Fredrik Persson/AFP/Getty Images
Protesters, some wearing Guy Fawkes masks, take part in a demonstration in Stockholm on Saturday to protest the Swedish government's plan to ratify the Anti-Counterfeiting Trade Agreement.
Protesters, some wearing Guy Fawkes masks, take part in a demonstration in Stockholm on Saturday to protest the Swedish government's plan to ratify the Anti-Counterfeiting Trade Agreement. Fredrik Persson/AFP/Getty Images
Germany is putting off signing an international anti-piracy accord known as the Anti-Counterfeiting Trade Agreement.
ACTA, as the agreement is known, has been controversial for years. In many ways, it's been controversial in the same way that the Stop Online Piracy Act (SOPA) has been in the United States.
We reported about the accord back in 2009, but slowly it's been watered down and signed by many countries including the United States, Japan and many European countries.

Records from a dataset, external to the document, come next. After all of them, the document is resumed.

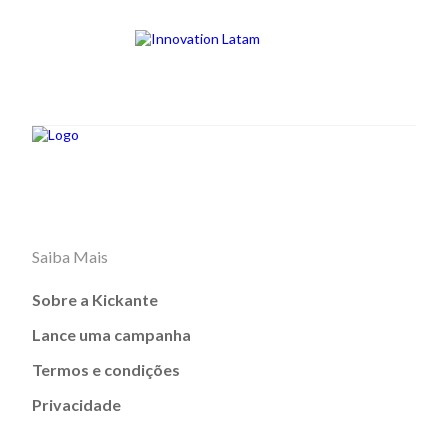
Saiba Mais
Sobre a Kickante
Lance uma campanha
Termos e condições
Privacidade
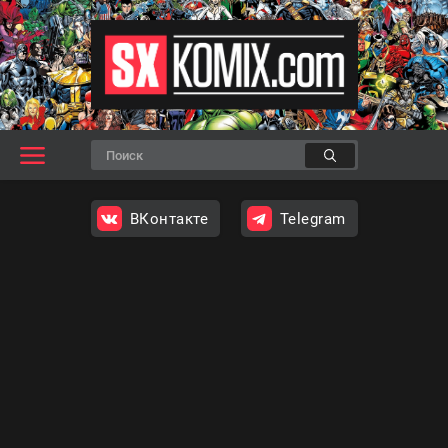
ВКонтакте
Telegram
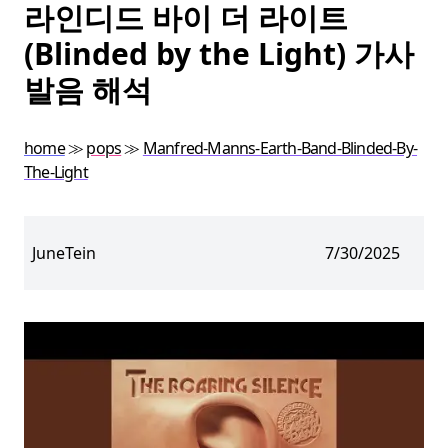
라인디드 바이 더 라이트
(Blinded by the Light) 가사
발음 해석
home
≫
pops
≫
Manfred-Manns-Earth-Band-Blinded-By-
The-Light
JuneTein
7/30/2025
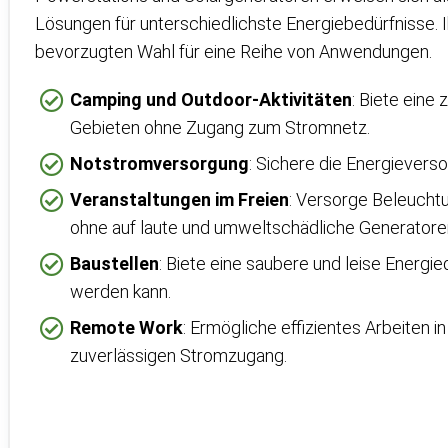
Lösungen für unterschiedlichste Energiebedürfnisse. Ih
bevorzugten Wahl für eine Reihe von Anwendungen.
Camping und Outdoor-Aktivitäten
: Biete eine
Gebieten ohne Zugang zum Stromnetz.
Notstromversorgung
: Sichere die Energievers
Veranstaltungen im Freien
: Versorge Beleuchtu
ohne auf laute und umweltschädliche Generatore
Baustellen
: Biete eine saubere und leise Energieq
werden kann.
Remote Work
: Ermögliche effizientes Arbeiten
zuverlässigen Stromzugang.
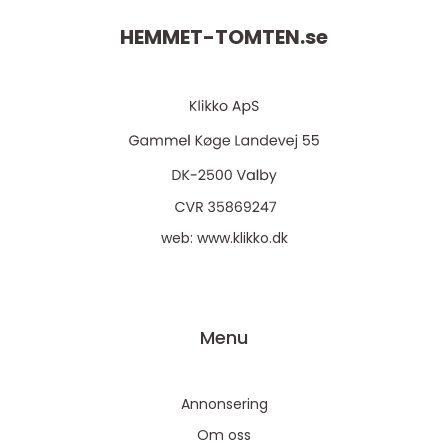
HEMMET-TOMTEN.
se
web:
www.klikko.dk
Menu
Annonsering
Om oss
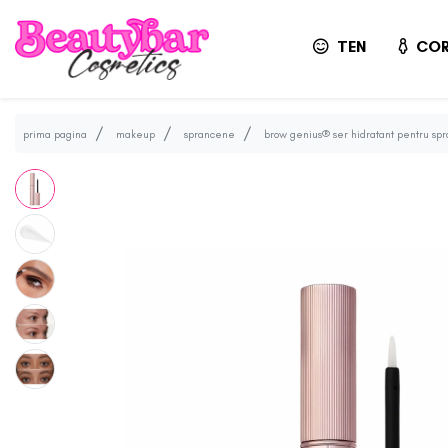
TEN
COR
prima pagina
makeup
sprancene
brow genius® ser hidratant pentru sp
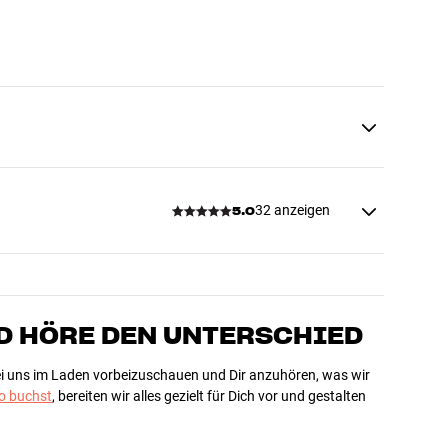
32 anzeigen
5.0
D HÖRE DEN UNTERSCHIED
bei uns im Laden vorbeizuschauen und Dir anzuhören, was wir
 buchst
, bereiten wir alles gezielt für Dich vor und gestalten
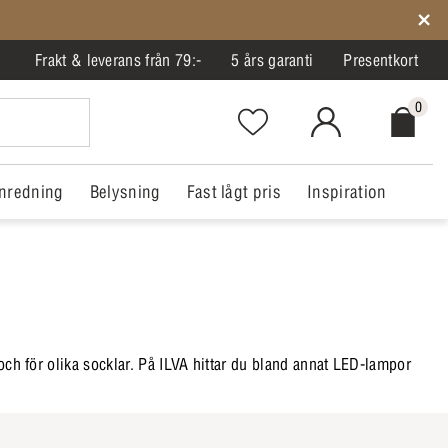
Frakt & leverans från 79:-
5 års garanti
Presentkort
0
Favorites.NavigationButton.Text
MitIlva.Login
Checkout.
nredning
Belysning
Fast lågt pris
Inspiration
 och för olika socklar. På ILVA hittar du bland annat LED-lampor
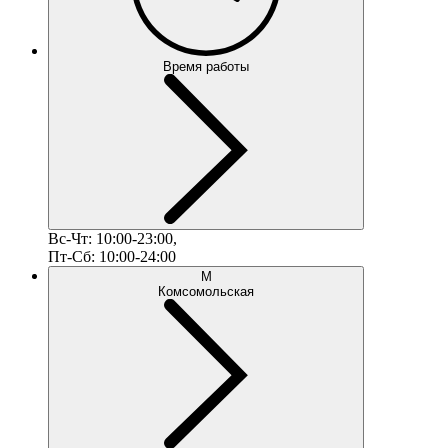
Время работы
Вс-Чт: 10:00-23:00,
Пт-Сб: 10:00-24:00
М
Комсомольская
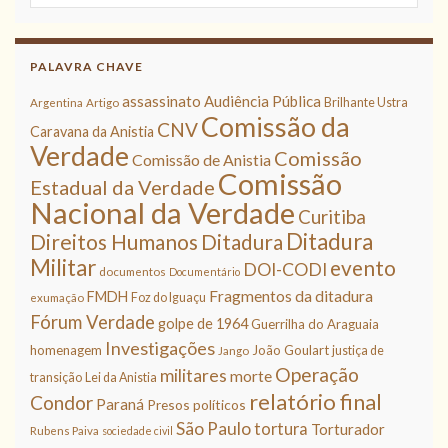
PALAVRA CHAVE
assassinato
Audiência Pública
Brilhante Ustra
Argentina
Artigo
Comissão da
CNV
Caravana da Anistia
Verdade
Comissão
Comissão de Anistia
Comissão
Estadual da Verdade
Nacional da Verdade
Curitiba
Ditadura
Direitos Humanos
Ditadura
Militar
evento
DOI-CODI
documentos
Documentário
Fragmentos da ditadura
FMDH
Foz do Iguaçu
exumação
Fórum Verdade
golpe de 1964
Guerrilha do Araguaia
Investigações
homenagem
João Goulart
justiça de
Jango
Operação
militares
morte
transição
Lei da Anistia
relatório final
Condor
Paraná
Presos políticos
São Paulo
tortura
Torturador
Rubens Paiva
sociedade civil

What's it all about? It's complicated. Timothy Lee at Ars Technica has a good primer, and he boils it down in this paragraph:
"More generally, the treaty continues the one-way ratchet toward ever-stronger copyright protections. ACTA establishes a new, higher minimum of copyright protections and enforcement that countries must provide, but it doesn't require countries to preserve mechanisms like fair use and intermediary immunity that protect intellectual freedom."
Germany was fully expected to agree to the treaty, but according to the BBC, it delayed signing to "give us time to carry out further discussions." The BBC adds that Latvia, Poland, the Czech Republic and Slovakia have also delayed ratification.
Forbes reports that Germany's balk is a big deal.
"Germany is Europe's biggest economy, and if they refuse to sign this could spell the end for the international agreement, which touches on everything from online piracy to seed patents," reports Forbes.
Germany's The Local, an English language news site in the country, reports that Germany's decision might have been affected by popular sentiment against the treaty. There have already been protests in Poland and the Czech Republic.
Along with residents of other countries, Germans are planning a "massive anti-ACTA" protest in 60 German cities on Saturday.
On a small side note, to preview the protests, the BBC has asked Alan Moore, the writer of V for Vendetta, to explore the connection the Guy Fawkes mask has to the global protest movement in favor of Internet freedom.